> Work to complete:
How many lines in the records below contain "HTML"? Reply with the number only.

> Record set:
◆ ◆ ◆ ◆ ◆
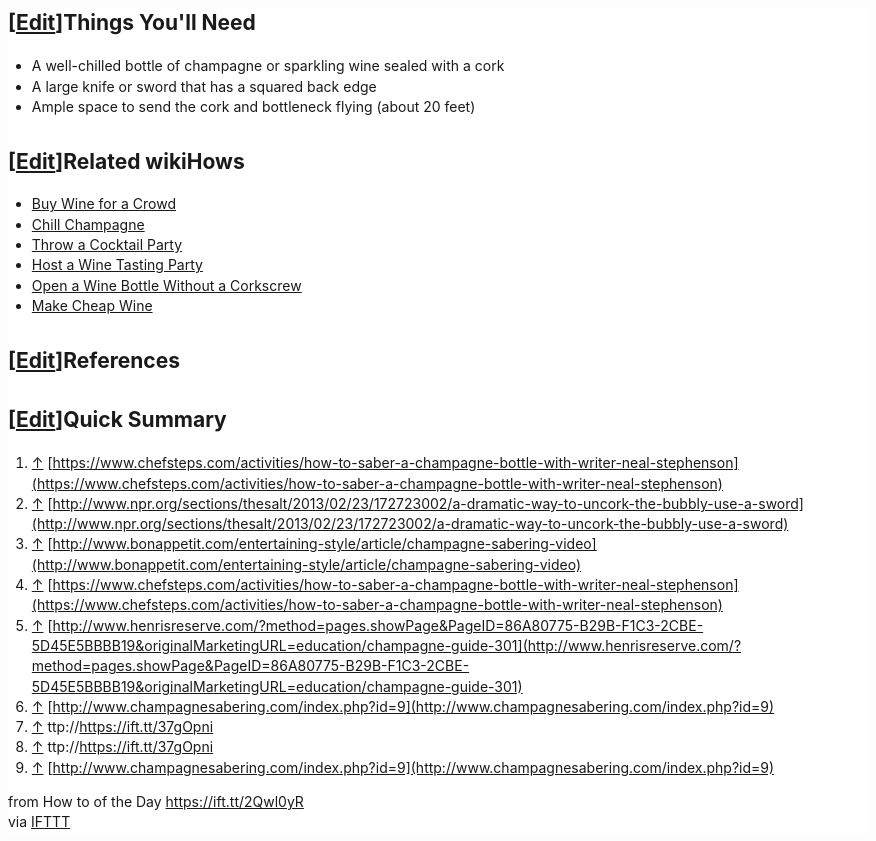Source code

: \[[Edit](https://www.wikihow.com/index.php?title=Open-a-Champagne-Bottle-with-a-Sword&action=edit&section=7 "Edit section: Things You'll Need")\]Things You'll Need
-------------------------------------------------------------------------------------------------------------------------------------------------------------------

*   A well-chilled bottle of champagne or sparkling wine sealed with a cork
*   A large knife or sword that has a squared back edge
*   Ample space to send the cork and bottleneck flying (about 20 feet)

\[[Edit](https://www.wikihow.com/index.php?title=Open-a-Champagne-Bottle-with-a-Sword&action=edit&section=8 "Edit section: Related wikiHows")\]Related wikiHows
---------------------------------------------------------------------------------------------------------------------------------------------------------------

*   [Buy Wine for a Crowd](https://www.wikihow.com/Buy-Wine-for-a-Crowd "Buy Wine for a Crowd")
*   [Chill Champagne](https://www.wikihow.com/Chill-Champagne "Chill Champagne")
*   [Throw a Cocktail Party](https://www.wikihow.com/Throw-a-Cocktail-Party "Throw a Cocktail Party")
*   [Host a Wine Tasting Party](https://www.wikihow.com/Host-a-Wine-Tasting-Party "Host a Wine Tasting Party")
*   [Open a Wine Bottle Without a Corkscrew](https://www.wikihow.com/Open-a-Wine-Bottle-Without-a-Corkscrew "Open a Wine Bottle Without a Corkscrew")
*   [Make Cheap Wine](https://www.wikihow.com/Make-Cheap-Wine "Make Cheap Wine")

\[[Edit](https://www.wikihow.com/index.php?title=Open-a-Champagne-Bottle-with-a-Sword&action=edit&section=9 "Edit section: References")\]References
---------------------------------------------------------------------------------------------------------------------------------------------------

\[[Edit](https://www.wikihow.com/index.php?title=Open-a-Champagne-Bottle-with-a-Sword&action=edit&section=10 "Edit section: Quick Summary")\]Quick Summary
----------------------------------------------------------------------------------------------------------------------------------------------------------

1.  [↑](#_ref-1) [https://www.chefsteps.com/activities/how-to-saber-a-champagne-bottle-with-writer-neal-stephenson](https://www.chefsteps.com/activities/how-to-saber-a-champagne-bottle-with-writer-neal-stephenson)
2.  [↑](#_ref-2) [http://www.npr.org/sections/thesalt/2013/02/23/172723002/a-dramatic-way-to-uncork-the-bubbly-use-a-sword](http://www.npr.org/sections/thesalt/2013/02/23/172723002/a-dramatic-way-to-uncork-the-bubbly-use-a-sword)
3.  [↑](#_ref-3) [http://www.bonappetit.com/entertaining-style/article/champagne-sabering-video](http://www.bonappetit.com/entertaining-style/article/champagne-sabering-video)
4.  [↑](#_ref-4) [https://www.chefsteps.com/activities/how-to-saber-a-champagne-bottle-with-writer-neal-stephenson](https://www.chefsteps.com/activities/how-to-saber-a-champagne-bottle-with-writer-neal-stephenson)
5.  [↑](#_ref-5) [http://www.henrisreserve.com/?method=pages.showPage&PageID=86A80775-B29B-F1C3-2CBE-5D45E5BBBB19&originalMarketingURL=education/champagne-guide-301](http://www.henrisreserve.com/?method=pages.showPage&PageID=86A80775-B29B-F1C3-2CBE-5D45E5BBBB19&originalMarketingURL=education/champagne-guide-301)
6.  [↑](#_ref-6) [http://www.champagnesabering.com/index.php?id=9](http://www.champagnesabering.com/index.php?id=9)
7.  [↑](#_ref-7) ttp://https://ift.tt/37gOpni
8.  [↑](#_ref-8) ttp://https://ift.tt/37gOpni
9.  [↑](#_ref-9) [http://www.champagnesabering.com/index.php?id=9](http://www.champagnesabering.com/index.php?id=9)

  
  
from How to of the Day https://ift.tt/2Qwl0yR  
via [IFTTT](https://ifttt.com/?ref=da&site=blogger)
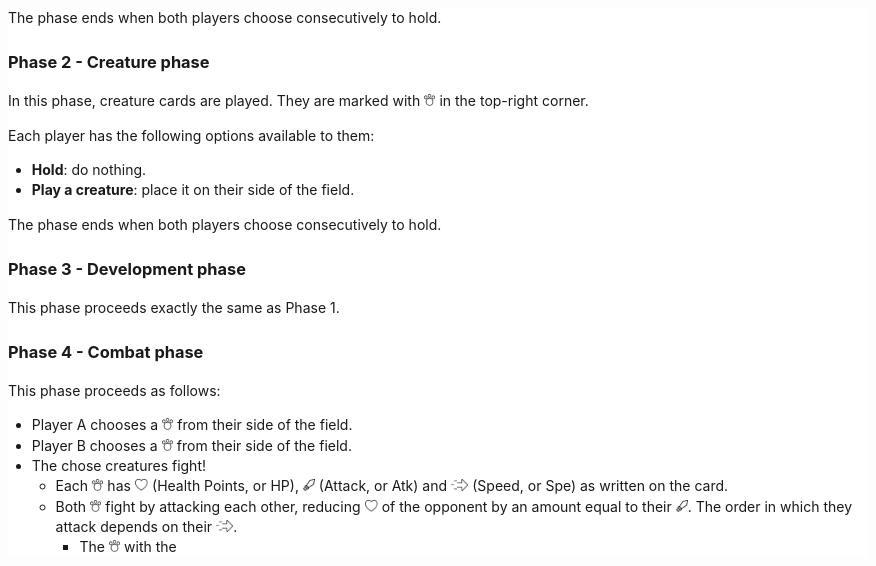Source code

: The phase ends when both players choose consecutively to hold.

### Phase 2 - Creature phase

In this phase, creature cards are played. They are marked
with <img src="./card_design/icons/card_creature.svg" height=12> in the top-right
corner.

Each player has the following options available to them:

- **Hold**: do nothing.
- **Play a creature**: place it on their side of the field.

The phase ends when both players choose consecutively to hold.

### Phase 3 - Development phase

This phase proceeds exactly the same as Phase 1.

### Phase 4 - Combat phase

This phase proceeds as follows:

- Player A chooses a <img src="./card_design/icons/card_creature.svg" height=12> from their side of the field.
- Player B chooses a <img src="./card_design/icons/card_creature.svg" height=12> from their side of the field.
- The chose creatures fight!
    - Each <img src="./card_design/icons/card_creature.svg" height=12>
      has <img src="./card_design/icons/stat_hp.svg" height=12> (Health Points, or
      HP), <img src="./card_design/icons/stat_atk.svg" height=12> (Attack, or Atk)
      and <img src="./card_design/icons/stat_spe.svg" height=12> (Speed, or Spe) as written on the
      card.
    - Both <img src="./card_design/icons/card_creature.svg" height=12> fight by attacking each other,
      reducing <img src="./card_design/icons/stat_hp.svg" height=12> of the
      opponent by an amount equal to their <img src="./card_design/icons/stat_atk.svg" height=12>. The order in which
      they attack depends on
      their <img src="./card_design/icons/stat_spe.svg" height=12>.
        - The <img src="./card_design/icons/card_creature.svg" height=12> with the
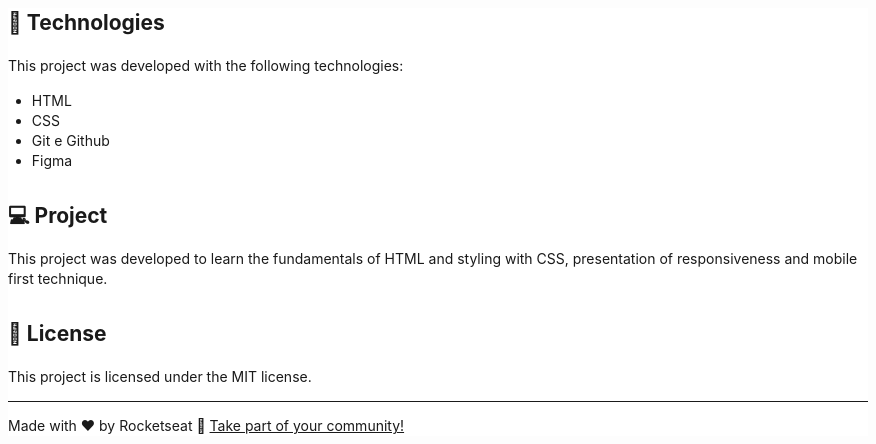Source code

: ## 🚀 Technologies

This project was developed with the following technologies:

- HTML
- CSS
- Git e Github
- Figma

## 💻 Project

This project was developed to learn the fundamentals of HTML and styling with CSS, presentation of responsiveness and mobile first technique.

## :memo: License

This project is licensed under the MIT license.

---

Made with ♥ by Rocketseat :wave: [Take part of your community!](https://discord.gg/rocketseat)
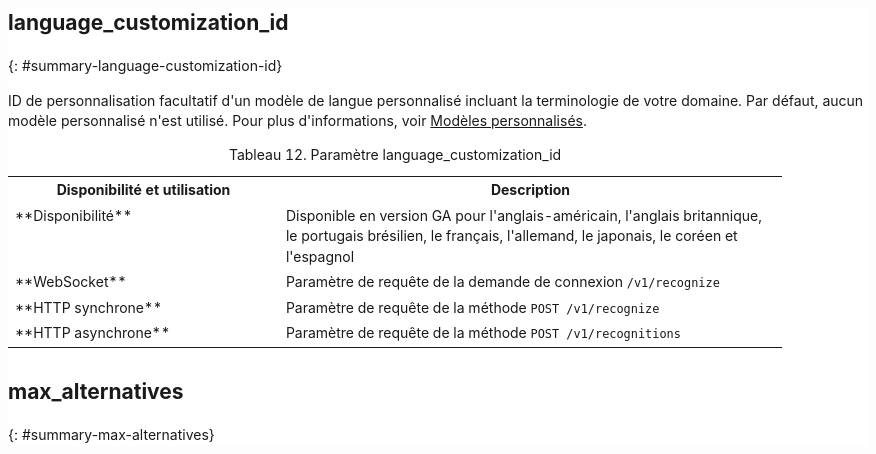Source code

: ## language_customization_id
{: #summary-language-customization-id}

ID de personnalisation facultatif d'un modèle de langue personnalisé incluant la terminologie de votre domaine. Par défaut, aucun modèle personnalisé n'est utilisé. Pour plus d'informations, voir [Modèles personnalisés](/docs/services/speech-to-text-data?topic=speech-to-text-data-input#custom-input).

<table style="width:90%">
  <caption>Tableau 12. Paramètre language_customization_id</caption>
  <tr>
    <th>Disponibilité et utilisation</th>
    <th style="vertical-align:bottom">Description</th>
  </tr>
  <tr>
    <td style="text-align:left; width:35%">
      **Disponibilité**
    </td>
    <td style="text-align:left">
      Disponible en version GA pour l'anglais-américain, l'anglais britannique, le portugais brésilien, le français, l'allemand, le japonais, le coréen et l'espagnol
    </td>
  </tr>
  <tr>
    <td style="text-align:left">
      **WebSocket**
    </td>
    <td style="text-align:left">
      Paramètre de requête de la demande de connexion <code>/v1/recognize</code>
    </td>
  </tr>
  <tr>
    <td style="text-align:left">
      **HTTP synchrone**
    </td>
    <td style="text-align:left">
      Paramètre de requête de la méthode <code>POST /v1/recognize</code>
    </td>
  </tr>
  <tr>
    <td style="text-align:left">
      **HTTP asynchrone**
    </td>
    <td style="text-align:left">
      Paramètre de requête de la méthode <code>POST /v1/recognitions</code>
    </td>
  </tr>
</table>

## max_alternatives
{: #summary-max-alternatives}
◆ ◆ ◆ ◆ ◆
> Solution to this task:
2